● WHAT TO WORK ON:
Count the lines below containing "widget". Number only.

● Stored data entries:
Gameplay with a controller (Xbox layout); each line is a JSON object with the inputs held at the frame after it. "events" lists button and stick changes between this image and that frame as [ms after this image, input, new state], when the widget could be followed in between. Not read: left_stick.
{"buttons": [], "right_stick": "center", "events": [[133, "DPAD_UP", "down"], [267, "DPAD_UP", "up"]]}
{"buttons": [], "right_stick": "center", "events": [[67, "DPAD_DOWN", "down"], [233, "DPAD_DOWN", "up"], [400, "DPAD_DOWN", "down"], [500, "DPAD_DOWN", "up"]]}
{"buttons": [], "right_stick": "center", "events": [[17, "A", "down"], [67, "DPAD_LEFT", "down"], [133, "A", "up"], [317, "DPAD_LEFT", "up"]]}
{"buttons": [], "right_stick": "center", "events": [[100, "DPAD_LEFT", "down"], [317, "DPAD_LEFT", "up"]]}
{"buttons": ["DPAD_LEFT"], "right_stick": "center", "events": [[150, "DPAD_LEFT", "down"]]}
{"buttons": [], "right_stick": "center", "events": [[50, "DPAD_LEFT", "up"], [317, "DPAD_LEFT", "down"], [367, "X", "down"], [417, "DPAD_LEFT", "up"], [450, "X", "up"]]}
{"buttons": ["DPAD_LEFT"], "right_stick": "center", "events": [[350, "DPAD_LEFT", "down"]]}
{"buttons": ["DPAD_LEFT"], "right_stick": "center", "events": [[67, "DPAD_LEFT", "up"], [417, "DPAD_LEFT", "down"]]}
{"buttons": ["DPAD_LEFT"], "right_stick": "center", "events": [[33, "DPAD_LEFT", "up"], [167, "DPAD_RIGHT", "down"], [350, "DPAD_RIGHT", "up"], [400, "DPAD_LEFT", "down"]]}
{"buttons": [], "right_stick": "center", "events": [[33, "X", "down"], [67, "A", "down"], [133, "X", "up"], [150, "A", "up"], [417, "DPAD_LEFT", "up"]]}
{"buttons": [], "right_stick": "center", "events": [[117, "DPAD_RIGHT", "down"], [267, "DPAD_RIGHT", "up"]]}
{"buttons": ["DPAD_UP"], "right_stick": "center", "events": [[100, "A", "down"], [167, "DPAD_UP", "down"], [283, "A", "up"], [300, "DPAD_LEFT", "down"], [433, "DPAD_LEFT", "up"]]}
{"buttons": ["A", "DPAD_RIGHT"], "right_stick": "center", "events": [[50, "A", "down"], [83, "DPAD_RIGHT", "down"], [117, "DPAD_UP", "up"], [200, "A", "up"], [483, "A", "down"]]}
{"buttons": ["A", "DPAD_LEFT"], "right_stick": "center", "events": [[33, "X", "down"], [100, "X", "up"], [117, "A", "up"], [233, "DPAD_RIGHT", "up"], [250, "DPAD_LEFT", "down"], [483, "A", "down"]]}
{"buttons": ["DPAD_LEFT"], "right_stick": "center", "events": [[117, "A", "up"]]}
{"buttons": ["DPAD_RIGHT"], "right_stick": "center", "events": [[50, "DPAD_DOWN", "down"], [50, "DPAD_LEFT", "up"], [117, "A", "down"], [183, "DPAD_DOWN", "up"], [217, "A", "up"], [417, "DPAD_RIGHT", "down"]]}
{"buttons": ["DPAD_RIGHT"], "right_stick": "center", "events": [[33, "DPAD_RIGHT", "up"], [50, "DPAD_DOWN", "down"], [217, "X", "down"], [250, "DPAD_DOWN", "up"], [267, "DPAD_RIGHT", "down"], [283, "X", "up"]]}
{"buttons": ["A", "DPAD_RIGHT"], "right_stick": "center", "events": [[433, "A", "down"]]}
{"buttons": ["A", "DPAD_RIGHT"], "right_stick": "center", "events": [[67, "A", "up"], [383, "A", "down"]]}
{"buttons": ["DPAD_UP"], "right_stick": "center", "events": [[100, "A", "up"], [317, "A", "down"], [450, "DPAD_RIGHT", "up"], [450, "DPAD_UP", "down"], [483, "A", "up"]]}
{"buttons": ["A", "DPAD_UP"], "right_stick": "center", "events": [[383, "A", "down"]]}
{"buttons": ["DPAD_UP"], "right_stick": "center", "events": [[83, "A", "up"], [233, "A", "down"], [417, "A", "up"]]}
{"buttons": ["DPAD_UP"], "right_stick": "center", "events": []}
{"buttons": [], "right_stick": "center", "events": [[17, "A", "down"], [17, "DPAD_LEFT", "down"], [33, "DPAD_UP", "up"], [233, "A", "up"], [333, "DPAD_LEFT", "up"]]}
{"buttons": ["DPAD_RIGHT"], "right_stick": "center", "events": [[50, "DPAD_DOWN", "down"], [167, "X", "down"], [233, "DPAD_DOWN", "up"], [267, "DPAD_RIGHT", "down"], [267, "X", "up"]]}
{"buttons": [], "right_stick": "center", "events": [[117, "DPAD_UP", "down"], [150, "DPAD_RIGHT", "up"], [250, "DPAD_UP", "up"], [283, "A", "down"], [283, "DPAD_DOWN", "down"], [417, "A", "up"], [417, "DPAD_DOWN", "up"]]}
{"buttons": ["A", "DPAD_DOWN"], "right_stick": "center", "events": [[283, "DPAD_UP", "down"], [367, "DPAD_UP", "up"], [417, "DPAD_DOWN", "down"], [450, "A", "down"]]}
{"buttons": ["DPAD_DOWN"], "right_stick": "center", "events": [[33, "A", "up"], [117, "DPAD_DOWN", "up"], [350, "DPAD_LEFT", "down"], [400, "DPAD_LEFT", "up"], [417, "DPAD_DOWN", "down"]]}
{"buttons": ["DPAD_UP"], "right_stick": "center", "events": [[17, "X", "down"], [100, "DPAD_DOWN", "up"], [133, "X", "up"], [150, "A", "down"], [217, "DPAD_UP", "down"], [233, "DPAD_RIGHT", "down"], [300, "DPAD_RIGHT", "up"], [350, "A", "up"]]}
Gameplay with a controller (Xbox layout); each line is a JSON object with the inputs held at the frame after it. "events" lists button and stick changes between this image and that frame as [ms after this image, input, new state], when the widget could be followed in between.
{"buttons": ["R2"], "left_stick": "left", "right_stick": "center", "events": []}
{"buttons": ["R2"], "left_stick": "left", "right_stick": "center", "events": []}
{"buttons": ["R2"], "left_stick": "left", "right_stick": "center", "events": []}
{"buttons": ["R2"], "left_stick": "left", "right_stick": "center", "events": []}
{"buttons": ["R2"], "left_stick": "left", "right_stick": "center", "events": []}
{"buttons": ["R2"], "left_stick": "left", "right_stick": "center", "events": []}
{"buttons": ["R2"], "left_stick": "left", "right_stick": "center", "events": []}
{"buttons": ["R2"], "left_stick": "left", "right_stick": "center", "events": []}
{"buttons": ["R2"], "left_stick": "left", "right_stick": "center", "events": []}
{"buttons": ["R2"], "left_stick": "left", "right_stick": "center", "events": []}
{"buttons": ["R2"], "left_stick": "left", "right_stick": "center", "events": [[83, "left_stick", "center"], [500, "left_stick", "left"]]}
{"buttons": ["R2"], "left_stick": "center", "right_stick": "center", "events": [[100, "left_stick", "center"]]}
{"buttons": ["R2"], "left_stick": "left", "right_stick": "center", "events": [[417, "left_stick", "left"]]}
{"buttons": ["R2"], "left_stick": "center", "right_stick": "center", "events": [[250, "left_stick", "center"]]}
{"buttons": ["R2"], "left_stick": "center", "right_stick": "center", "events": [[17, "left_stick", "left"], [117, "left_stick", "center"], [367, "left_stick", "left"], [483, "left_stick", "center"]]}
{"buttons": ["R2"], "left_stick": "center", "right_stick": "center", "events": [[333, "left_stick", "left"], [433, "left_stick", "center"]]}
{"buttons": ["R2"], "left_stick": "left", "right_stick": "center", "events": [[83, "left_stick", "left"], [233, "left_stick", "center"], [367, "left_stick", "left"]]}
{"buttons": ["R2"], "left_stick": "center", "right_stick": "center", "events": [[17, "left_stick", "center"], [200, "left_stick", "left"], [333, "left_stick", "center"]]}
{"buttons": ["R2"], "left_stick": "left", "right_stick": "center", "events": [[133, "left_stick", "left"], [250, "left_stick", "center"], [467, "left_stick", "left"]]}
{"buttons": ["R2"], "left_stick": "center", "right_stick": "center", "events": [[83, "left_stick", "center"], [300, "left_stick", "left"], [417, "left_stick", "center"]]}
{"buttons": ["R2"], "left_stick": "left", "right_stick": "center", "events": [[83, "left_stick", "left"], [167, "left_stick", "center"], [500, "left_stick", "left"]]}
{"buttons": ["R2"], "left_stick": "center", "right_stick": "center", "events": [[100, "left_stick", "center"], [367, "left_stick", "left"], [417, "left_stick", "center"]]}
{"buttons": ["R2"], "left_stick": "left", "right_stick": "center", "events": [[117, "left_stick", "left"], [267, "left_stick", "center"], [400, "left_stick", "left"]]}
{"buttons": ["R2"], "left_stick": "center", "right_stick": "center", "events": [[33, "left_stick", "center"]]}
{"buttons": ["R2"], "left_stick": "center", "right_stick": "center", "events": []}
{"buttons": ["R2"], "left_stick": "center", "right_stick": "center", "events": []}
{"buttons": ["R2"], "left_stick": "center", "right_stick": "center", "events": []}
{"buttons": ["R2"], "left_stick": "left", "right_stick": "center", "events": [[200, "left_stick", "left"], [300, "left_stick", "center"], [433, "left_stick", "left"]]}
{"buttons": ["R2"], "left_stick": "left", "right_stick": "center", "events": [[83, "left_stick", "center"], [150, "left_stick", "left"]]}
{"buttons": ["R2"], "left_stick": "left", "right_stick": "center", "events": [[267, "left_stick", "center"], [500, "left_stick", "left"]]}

● RESULT:
2